* [EXERCISE DIRECTIONS]
Repeat the listing that follows exactly. Pictures are not part of the copy.
== Segment start ==
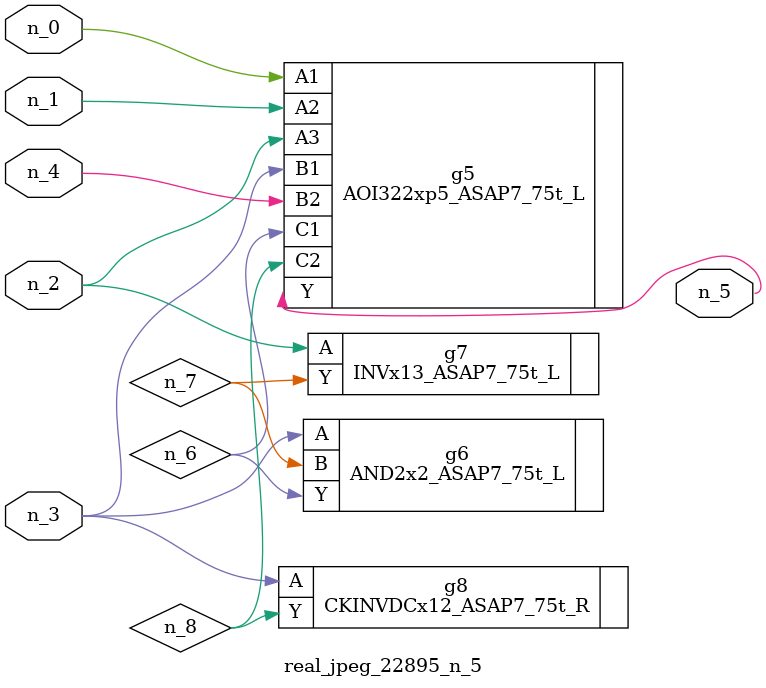
<source format=v>
module real_jpeg_22895_n_5 (n_4, n_0, n_1, n_2, n_3, n_5);

input n_4;
input n_0;
input n_1;
input n_2;
input n_3;

output n_5;

wire n_8;
wire n_6;
wire n_7;

AOI322xp5_ASAP7_75t_L g5 ( 
.A1(n_0),
.A2(n_1),
.A3(n_2),
.B1(n_3),
.B2(n_4),
.C1(n_6),
.C2(n_8),
.Y(n_5)
);

INVx13_ASAP7_75t_L g7 ( 
.A(n_2),
.Y(n_7)
);

AND2x2_ASAP7_75t_L g6 ( 
.A(n_3),
.B(n_7),
.Y(n_6)
);

CKINVDCx12_ASAP7_75t_R g8 ( 
.A(n_3),
.Y(n_8)
);


endmodule
</source>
== Segment end ==
* [SOLUTION TO THIS TASK]
<source format=v>
module real_jpeg_22895_n_5 (n_4, n_0, n_1, n_2, n_3, n_5);

input n_4;
input n_0;
input n_1;
input n_2;
input n_3;

output n_5;

wire n_8;
wire n_6;
wire n_7;

AOI322xp5_ASAP7_75t_L g5 ( 
.A1(n_0),
.A2(n_1),
.A3(n_2),
.B1(n_3),
.B2(n_4),
.C1(n_6),
.C2(n_8),
.Y(n_5)
);

INVx13_ASAP7_75t_L g7 ( 
.A(n_2),
.Y(n_7)
);

AND2x2_ASAP7_75t_L g6 ( 
.A(n_3),
.B(n_7),
.Y(n_6)
);

CKINVDCx12_ASAP7_75t_R g8 ( 
.A(n_3),
.Y(n_8)
);


endmodule
</source>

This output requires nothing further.